• [WHAT THE EXERCISE ASKS]
Output every line of the entries below as a Markdown table with two columns, Index and Line, numbering the rows in order and skipping blank lines.

-------

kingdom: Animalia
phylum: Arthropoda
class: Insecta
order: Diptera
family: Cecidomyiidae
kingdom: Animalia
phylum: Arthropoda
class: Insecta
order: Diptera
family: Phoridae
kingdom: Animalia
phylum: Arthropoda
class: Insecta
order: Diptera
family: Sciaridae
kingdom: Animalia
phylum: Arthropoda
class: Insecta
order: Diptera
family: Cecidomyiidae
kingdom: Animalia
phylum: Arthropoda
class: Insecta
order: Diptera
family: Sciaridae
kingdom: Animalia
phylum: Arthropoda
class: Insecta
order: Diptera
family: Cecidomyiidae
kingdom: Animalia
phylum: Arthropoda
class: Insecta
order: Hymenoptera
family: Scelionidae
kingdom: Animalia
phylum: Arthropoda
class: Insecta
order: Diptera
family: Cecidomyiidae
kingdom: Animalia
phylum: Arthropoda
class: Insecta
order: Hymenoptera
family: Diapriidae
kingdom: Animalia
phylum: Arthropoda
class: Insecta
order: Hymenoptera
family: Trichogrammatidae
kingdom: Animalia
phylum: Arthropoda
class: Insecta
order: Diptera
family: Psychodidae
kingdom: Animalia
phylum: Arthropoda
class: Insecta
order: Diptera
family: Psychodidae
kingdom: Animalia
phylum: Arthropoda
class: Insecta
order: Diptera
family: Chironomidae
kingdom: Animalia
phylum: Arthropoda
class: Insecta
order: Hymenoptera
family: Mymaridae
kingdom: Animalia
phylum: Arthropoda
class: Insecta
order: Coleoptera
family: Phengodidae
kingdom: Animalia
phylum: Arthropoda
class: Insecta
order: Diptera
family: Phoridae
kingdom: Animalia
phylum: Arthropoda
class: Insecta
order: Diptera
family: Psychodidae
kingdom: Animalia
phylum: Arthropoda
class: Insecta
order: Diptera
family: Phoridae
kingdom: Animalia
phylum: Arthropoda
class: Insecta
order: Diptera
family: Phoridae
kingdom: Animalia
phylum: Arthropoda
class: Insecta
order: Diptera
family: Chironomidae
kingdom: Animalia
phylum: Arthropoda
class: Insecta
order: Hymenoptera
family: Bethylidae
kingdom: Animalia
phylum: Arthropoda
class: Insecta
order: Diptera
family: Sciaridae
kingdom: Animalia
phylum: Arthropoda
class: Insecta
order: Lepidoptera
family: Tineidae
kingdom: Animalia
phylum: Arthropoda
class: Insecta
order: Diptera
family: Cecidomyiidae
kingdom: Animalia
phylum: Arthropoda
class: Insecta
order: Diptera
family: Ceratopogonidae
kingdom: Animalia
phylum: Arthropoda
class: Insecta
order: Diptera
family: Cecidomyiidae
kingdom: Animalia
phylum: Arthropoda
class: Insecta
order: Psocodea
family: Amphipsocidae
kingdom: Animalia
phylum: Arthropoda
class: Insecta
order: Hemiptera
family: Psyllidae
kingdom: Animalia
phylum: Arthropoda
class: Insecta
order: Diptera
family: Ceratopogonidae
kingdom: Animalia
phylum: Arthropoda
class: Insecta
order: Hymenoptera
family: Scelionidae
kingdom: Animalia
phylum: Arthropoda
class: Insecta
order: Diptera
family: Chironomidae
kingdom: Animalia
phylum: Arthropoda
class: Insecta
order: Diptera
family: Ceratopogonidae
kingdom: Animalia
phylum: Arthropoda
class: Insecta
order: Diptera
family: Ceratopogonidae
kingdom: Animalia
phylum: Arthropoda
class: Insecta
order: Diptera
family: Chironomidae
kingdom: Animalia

-------

• [RESULT BELOW]
| Index | Line |
|---|---|
| 1 | kingdom: Animalia |
| 2 | phylum: Arthropoda |
| 3 | class: Insecta |
| 4 | order: Diptera |
| 5 | family: Cecidomyiidae |
| 6 | kingdom: Animalia |
| 7 | phylum: Arthropoda |
| 8 | class: Insecta |
| 9 | order: Diptera |
| 10 | family: Phoridae |
| 11 | kingdom: Animalia |
| 12 | phylum: Arthropoda |
| 13 | class: Insecta |
| 14 | order: Diptera |
| 15 | family: Sciaridae |
| 16 | kingdom: Animalia |
| 17 | phylum: Arthropoda |
| 18 | class: Insecta |
| 19 | order: Diptera |
| 20 | family: Cecidomyiidae |
| 21 | kingdom: Animalia |
| 22 | phylum: Arthropoda |
| 23 | class: Insecta |
| 24 | order: Diptera |
| 25 | family: Sciaridae |
| 26 | kingdom: Animalia |
| 27 | phylum: Arthropoda |
| 28 | class: Insecta |
| 29 | order: Diptera |
| 30 | family: Cecidomyiidae |
| 31 | kingdom: Animalia |
| 32 | phylum: Arthropoda |
| 33 | class: Insecta |
| 34 | order: Hymenoptera |
| 35 | family: Scelionidae |
| 36 | kingdom: Animalia |
| 37 | phylum: Arthropoda |
| 38 | class: Insecta |
| 39 | order: Diptera |
| 40 | family: Cecidomyiidae |
| 41 | kingdom: Animalia |
| 42 | phylum: Arthropoda |
| 43 | class: Insecta |
| 44 | order: Hymenoptera |
| 45 | family: Diapriidae |
| 46 | kingdom: Animalia |
| 47 | phylum: Arthropoda |
| 48 | class: Insecta |
| 49 | order: Hymenoptera |
| 50 | family: Trichogrammatidae |
| 51 | kingdom: Animalia |
| 52 | phylum: Arthropoda |
| 53 | class: Insecta |
| 54 | order: Diptera |
| 55 | family: Psychodidae |
| 56 | kingdom: Animalia |
| 57 | phylum: Arthropoda |
| 58 | class: Insecta |
| 59 | order: Diptera |
| 60 | family: Psychodidae |
| 61 | kingdom: Animalia |
| 62 | phylum: Arthropoda |
| 63 | class: Insecta |
| 64 | order: Diptera |
| 65 | family: Chironomidae |
| 66 | kingdom: Animalia |
| 67 | phylum: Arthropoda |
| 68 | class: Insecta |
| 69 | order: Hymenoptera |
| 70 | family: Mymaridae |
| 71 | kingdom: Animalia |
| 72 | phylum: Arthropoda |
| 73 | class: Insecta |
| 74 | order: Coleoptera |
| 75 | family: Phengodidae |
| 76 | kingdom: Animalia |
| 77 | phylum: Arthropoda |
| 78 | class: Insecta |
| 79 | order: Diptera |
| 80 | family: Phoridae |
| 81 | kingdom: Animalia |
| 82 | phylum: Arthropoda |
| 83 | class: Insecta |
| 84 | order: Diptera |
| 85 | family: Psychodidae |
| 86 | kingdom: Animalia |
| 87 | phylum: Arthropoda |
| 88 | class: Insecta |
| 89 | order: Diptera |
| 90 | family: Phoridae |
| 91 | kingdom: Animalia |
| 92 | phylum: Arthropoda |
| 93 | class: Insecta |
| 94 | order: Diptera |
| 95 | family: Phoridae |
| 96 | kingdom: Animalia |
| 97 | phylum: Arthropoda |
| 98 | class: Insecta |
| 99 | order: Diptera |
| 100 | family: Chironomidae |
| 101 | kingdom: Animalia |
| 102 | phylum: Arthropoda |
| 103 | class: Insecta |
| 104 | order: Hymenoptera |
| 105 | family: Bethylidae |
| 106 | kingdom: Animalia |
| 107 | phylum: Arthropoda |
| 108 | class: Insecta |
| 109 | order: Diptera |
| 110 | family: Sciaridae |
| 111 | kingdom: Animalia |
| 112 | phylum: Arthropoda |
| 113 | class: Insecta |
| 114 | order: Lepidoptera |
| 115 | family: Tineidae |
| 116 | kingdom: Animalia |
| 117 | phylum: Arthropoda |
| 118 | class: Insecta |
| 119 | order: Diptera |
| 120 | family: Cecidomyiidae |
| 121 | kingdom: Animalia |
| 122 | phylum: Arthropoda |
| 123 | class: Insecta |
| 124 | order: Diptera |
| 125 | family: Ceratopogonidae |
| 126 | kingdom: Animalia |
| 127 | phylum: Arthropoda |
| 128 | class: Insecta |
| 129 | order: Diptera |
| 130 | family: Cecidomyiidae |
| 131 | kingdom: Animalia |
| 132 | phylum: Arthropoda |
| 133 | class: Insecta |
| 134 | order: Psocodea |
| 135 | family: Amphipsocidae |
| 136 | kingdom: Animalia |
| 137 | phylum: Arthropoda |
| 138 | class: Insecta |
| 139 | order: Hemiptera |
| 140 | family: Psyllidae |
| 141 | kingdom: Animalia |
| 142 | phylum: Arthropoda |
| 143 | class: Insecta |
| 144 | order: Diptera |
| 145 | family: Ceratopogonidae |
| 146 | kingdom: Animalia |
| 147 | phylum: Arthropoda |
| 148 | class: Insecta |
| 149 | order: Hymenoptera |
| 150 | family: Scelionidae |
| 151 | kingdom: Animalia |
| 152 | phylum: Arthropoda |
| 153 | class: Insecta |
| 154 | order: Diptera |
| 155 | family: Chironomidae |
| 156 | kingdom: Animalia |
| 157 | phylum: Arthropoda |
| 158 | class: Insecta |
| 159 | order: Diptera |
| 160 | family: Ceratopogonidae |
| 161 | kingdom: Animalia |
| 162 | phylum: Arthropoda |
| 163 | class: Insecta |
| 164 | order: Diptera |
| 165 | family: Ceratopogonidae |
| 166 | kingdom: Animalia |
| 167 | phylum: Arthropoda |
| 168 | class: Insecta |
| 169 | order: Diptera |
| 170 | family: Chironomidae |
| 171 | kingdom: Animalia |